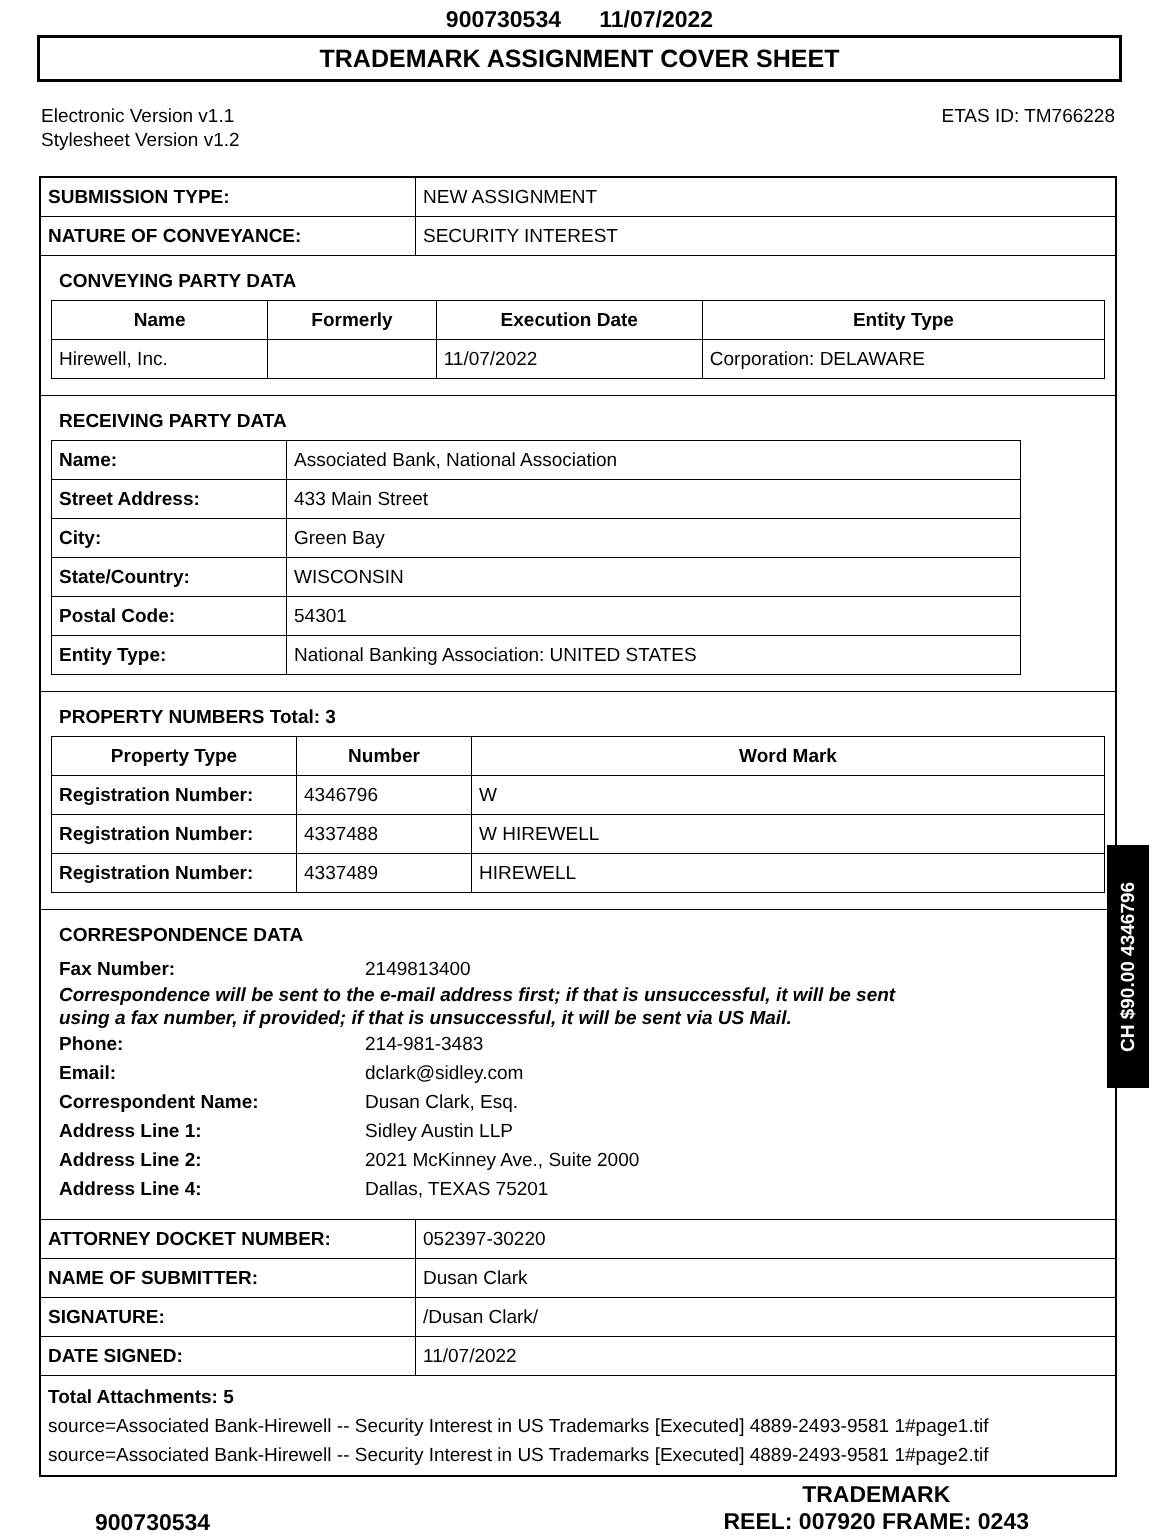900730534 11/07/2022
TRADEMARK ASSIGNMENT COVER SHEET
Electronic Version v1.1
Stylesheet Version v1.2
ETAS ID: TM766228
| SUBMISSION TYPE: | NEW ASSIGNMENT |
| NATURE OF CONVEYANCE: | SECURITY INTEREST |
CONVEYING PARTY DATA
| Name | Formerly | Execution Date | Entity Type |
| --- | --- | --- | --- |
| Hirewell, Inc. | | 11/07/2022 | Corporation: DELAWARE |
RECEIVING PARTY DATA
| Name: | Associated Bank, National Association |
| Street Address: | 433 Main Street |
| City: | Green Bay |
| State/Country: | WISCONSIN |
| Postal Code: | 54301 |
| Entity Type: | National Banking Association: UNITED STATES |
PROPERTY NUMBERS Total: 3
| Property Type | Number | Word Mark |
| --- | --- | --- |
| Registration Number: | 4346796 | W |
| Registration Number: | 4337488 | W HIREWELL |
| Registration Number: | 4337489 | HIREWELL |
CORRESPONDENCE DATA
Fax Number: 2149813400
Correspondence will be sent to the e-mail address first; if that is unsuccessful, it will be sent
using a fax number, if provided; if that is unsuccessful, it will be sent via US Mail.
Phone: 214-981-3483
Email: dclark@sidley.com
Correspondent Name: Dusan Clark, Esq.
Address Line 1: Sidley Austin LLP
Address Line 2: 2021 McKinney Ave., Suite 2000
Address Line 4: Dallas, TEXAS 75201
| ATTORNEY DOCKET NUMBER: | 052397-30220 |
| NAME OF SUBMITTER: | Dusan Clark |
| SIGNATURE: | /Dusan Clark/ |
| DATE SIGNED: | 11/07/2022 |
Total Attachments: 5
source=Associated Bank-Hirewell -- Security Interest in US Trademarks [Executed] 4889-2493-9581 1#page1.tif
source=Associated Bank-Hirewell -- Security Interest in US Trademarks [Executed] 4889-2493-9581 1#page2.tif
CH $90.00 4346796
900730534
TRADEMARK
REEL: 007920 FRAME: 0243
------------------------------------------------------------
Task objective ▸ Please set down every record exactly as it appears, leaving out the pictures.

Result for this exercise ▸
900730534 11/07/2022
TRADEMARK ASSIGNMENT COVER SHEET
Electronic Version v1.1
Stylesheet Version v1.2
ETAS ID: TM766228
| SUBMISSION TYPE: | NEW ASSIGNMENT |
| NATURE OF CONVEYANCE: | SECURITY INTEREST |
CONVEYING PARTY DATA
| Name | Formerly | Execution Date | Entity Type |
| --- | --- | --- | --- |
| Hirewell, Inc. | | 11/07/2022 | Corporation: DELAWARE |
RECEIVING PARTY DATA
| Name: | Associated Bank, National Association |
| Street Address: | 433 Main Street |
| City: | Green Bay |
| State/Country: | WISCONSIN |
| Postal Code: | 54301 |
| Entity Type: | National Banking Association: UNITED STATES |
PROPERTY NUMBERS Total: 3
| Property Type | Number | Word Mark |
| --- | --- | --- |
| Registration Number: | 4346796 | W |
| Registration Number: | 4337488 | W HIREWELL |
| Registration Number: | 4337489 | HIREWELL |
CORRESPONDENCE DATA
Fax Number: 2149813400
Correspondence will be sent to the e-mail address first; if that is unsuccessful, it will be sent
using a fax number, if provided; if that is unsuccessful, it will be sent via US Mail.
Phone: 214-981-3483
Email: dclark@sidley.com
Correspondent Name: Dusan Clark, Esq.
Address Line 1: Sidley Austin LLP
Address Line 2: 2021 McKinney Ave., Suite 2000
Address Line 4: Dallas, TEXAS 75201
| ATTORNEY DOCKET NUMBER: | 052397-30220 |
| NAME OF SUBMITTER: | Dusan Clark |
| SIGNATURE: | /Dusan Clark/ |
| DATE SIGNED: | 11/07/2022 |
Total Attachments: 5
source=Associated Bank-Hirewell -- Security Interest in US Trademarks [Executed] 4889-2493-9581 1#page1.tif
source=Associated Bank-Hirewell -- Security Interest in US Trademarks [Executed] 4889-2493-9581 1#page2.tif
CH $90.00 4346796
900730534
TRADEMARK
REEL: 007920 FRAME: 0243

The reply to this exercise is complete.